Pinrang – Kepala Dinas Pendidikan dan Kebudayaan (Dikbud) Kabupaten Pinrang, Andi Matjtjta, S.Sos., bersama rombongan melakukan pemantauan langsung pelaksanaan Masa Pengenalan Lingkungan Sekolah (MPLS) Ramah pada satuan pendidikan jenjang Taman Kanak-Kanak (TK), Sekolah Dasar (SD), dan Sekolah Menengah Pertama (SMP) di Kecamatan Tiroang dan Kecamatan Watang Sawitto, Senin 13 juli 2026
Pemantauan tersebut dilakukan bersama tim Balai Besar Penjaminan Mutu Pendidikan (BBPMP) Provinsi Sulawesi Selatan sebagai upaya memastikan seluruh rangkaian kegiatan MPLS berlangsung sesuai ketentuan, aman, nyaman, inklusif, dan bebas dari segala bentuk perpeloncoan maupun tindakan yang dapat merugikan peserta didik baru.

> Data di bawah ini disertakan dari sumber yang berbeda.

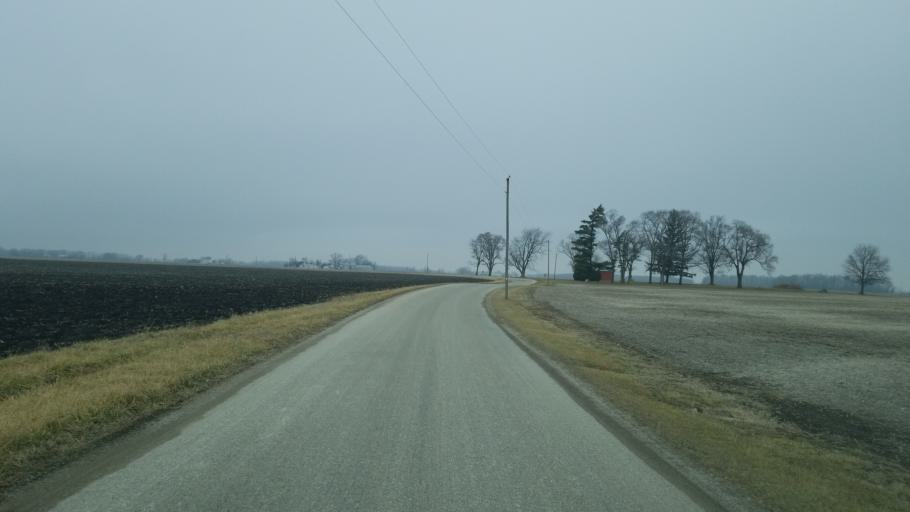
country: US
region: Indiana
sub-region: Adams County
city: Berne
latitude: 40.6758
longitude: -84.8500
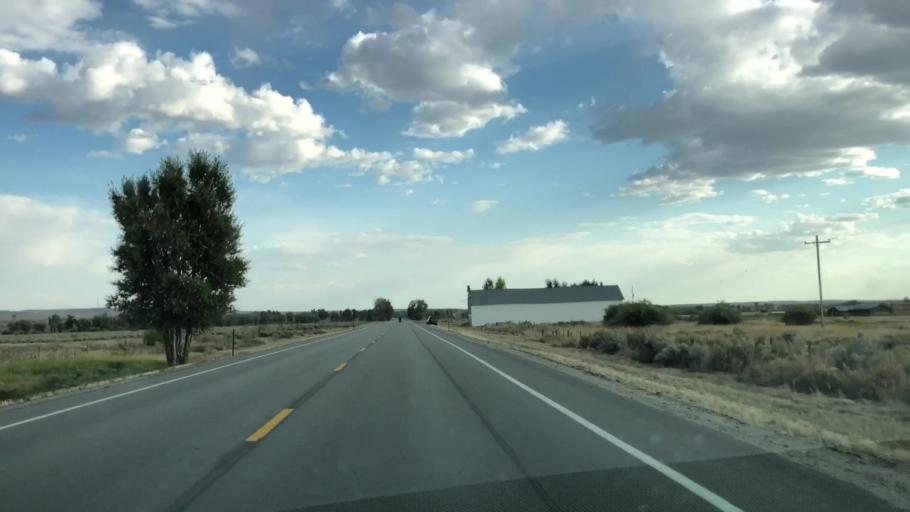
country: US
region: Wyoming
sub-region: Sublette County
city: Pinedale
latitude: 42.7043
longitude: -109.7135
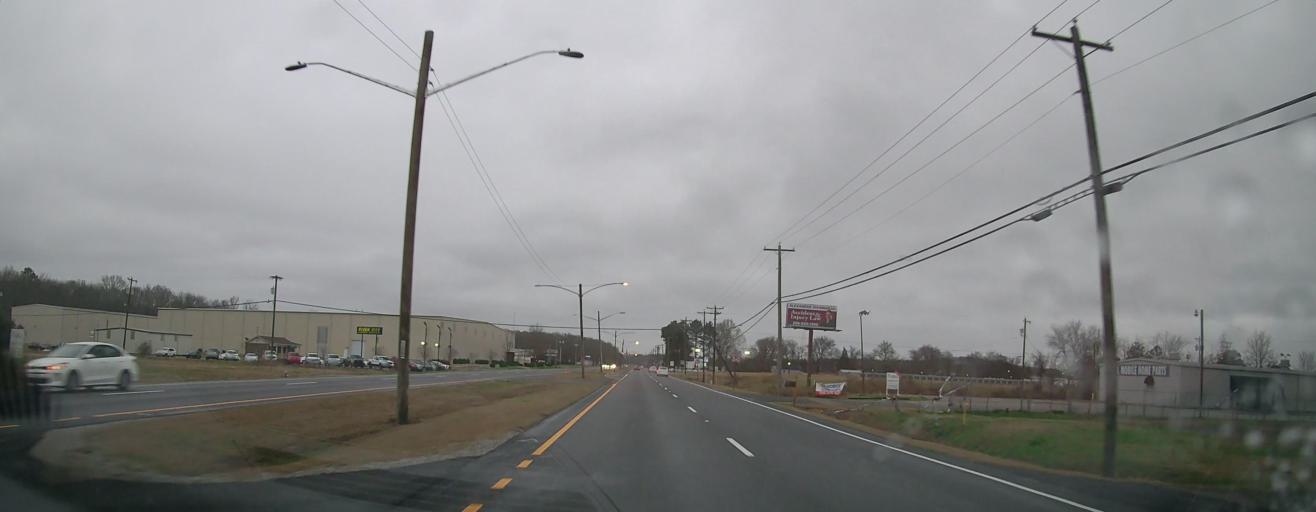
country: US
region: Alabama
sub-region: Morgan County
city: Flint City
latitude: 34.5446
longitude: -86.9739
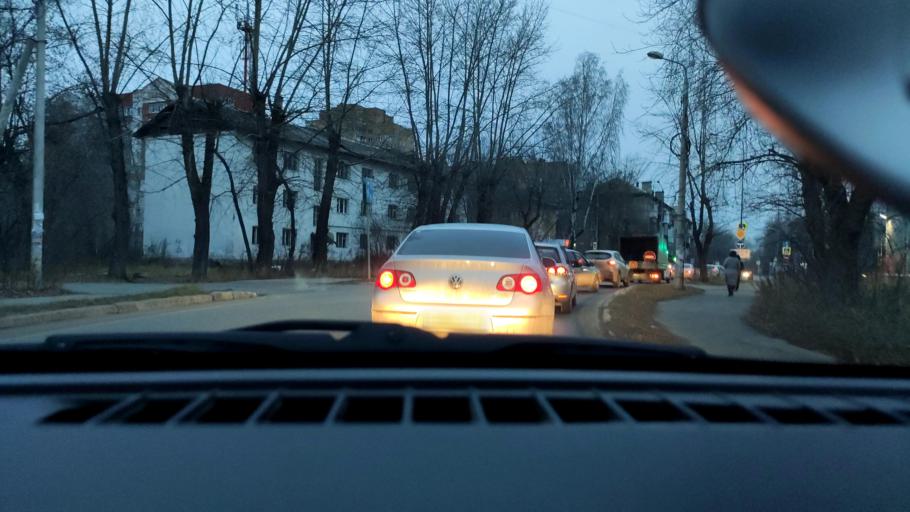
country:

Dalam kesempatan tersebut, Andi Matjtjta menegaskan bahwa pelaksanaan MPLS harus menjadi momentum yang menyenangkan bagi peserta didik untuk mengenal lingkungan sekolah, guru, tenaga kependidikan, serta teman-teman baru.
Menurutnya, hari-hari pertama di sekolah memiliki peran penting dalam membangun rasa percaya diri, semangat belajar, dan karakter positif peserta didik, khususnya bagi anak-anak yang baru memasuki jenjang TK dan SD.

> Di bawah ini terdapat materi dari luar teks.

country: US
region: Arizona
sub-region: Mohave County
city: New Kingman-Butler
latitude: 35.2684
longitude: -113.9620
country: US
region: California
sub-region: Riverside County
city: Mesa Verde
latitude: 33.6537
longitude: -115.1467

"Kami ingin memastikan bahwa hari-hari pertama anak berada di lingkungan sekolah diisi dengan kegiatan yang edukatif, menyenangkan, dan membangun karakter. MPLS harus menjadi ruang yang ramah, aman, serta memberikan pengalaman belajar yang positif bagi seluruh peserta didik baru," ujar Andi Matjtjta.

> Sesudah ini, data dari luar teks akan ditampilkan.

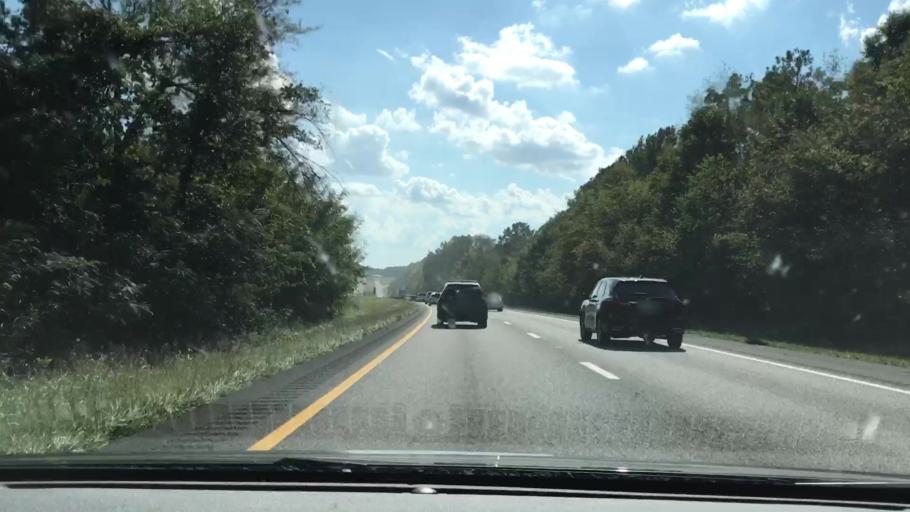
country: US
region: Tennessee
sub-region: Robertson County
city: Cross Plains
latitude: 36.5426
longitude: -86.6371
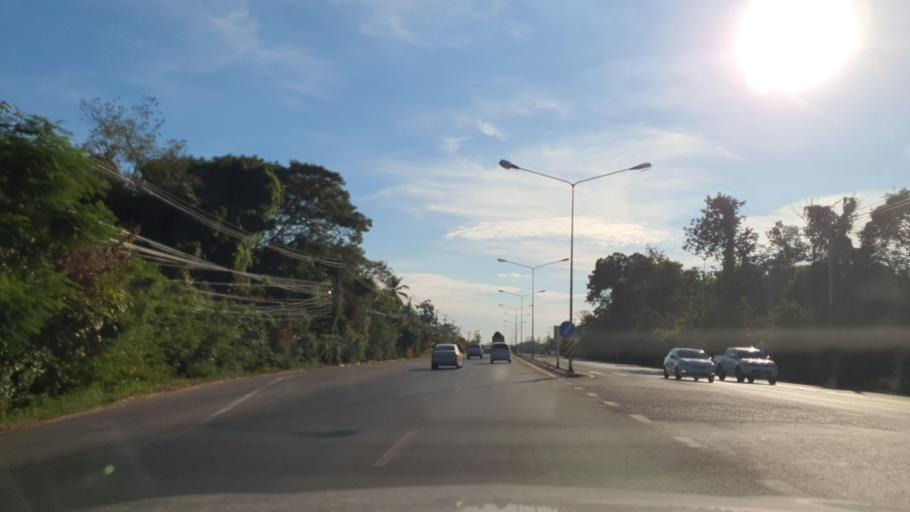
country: TH
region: Kalasin
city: Yang Talat
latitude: 16.3690
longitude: 103.3440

Selain meninjau pelaksanaan kegiatan, rombongan juga berdialog dengan kepala sekolah, guru, dan peserta didik guna memperoleh gambaran langsung mengenai pelaksanaan MPLS di masing-masing sekolah.
Sementara itu, tim BBPMP Provinsi Sulawesi Selatan memberikan apresiasi atas kesiapan sekolah-sekolah di Kecamatan Tiroang dan Kecamatan Watang Sawitto yang telah mengimplementasikan konsep Sekolah Ramah Anak dalam pelaksanaan MPLS. Hal tersebut terlihat dari materi pengenalan sekolah yang edukatif, pendekatan yang humanis, serta kesiapan sarana dan prasarana pendukung.
Pemerintah Kabupaten Pinrang melalui Dinas Pendidikan dan Kebudayaan berharap pelaksanaan MPLS Ramah di seluruh satuan pendidikan dapat menjadi fondasi dalam menciptakan lingkungan belajar yang aman, nyaman, inklusif, dan berorientasi pada pembentukan karakter peserta didik sejak hari pertama memasuki sekolah.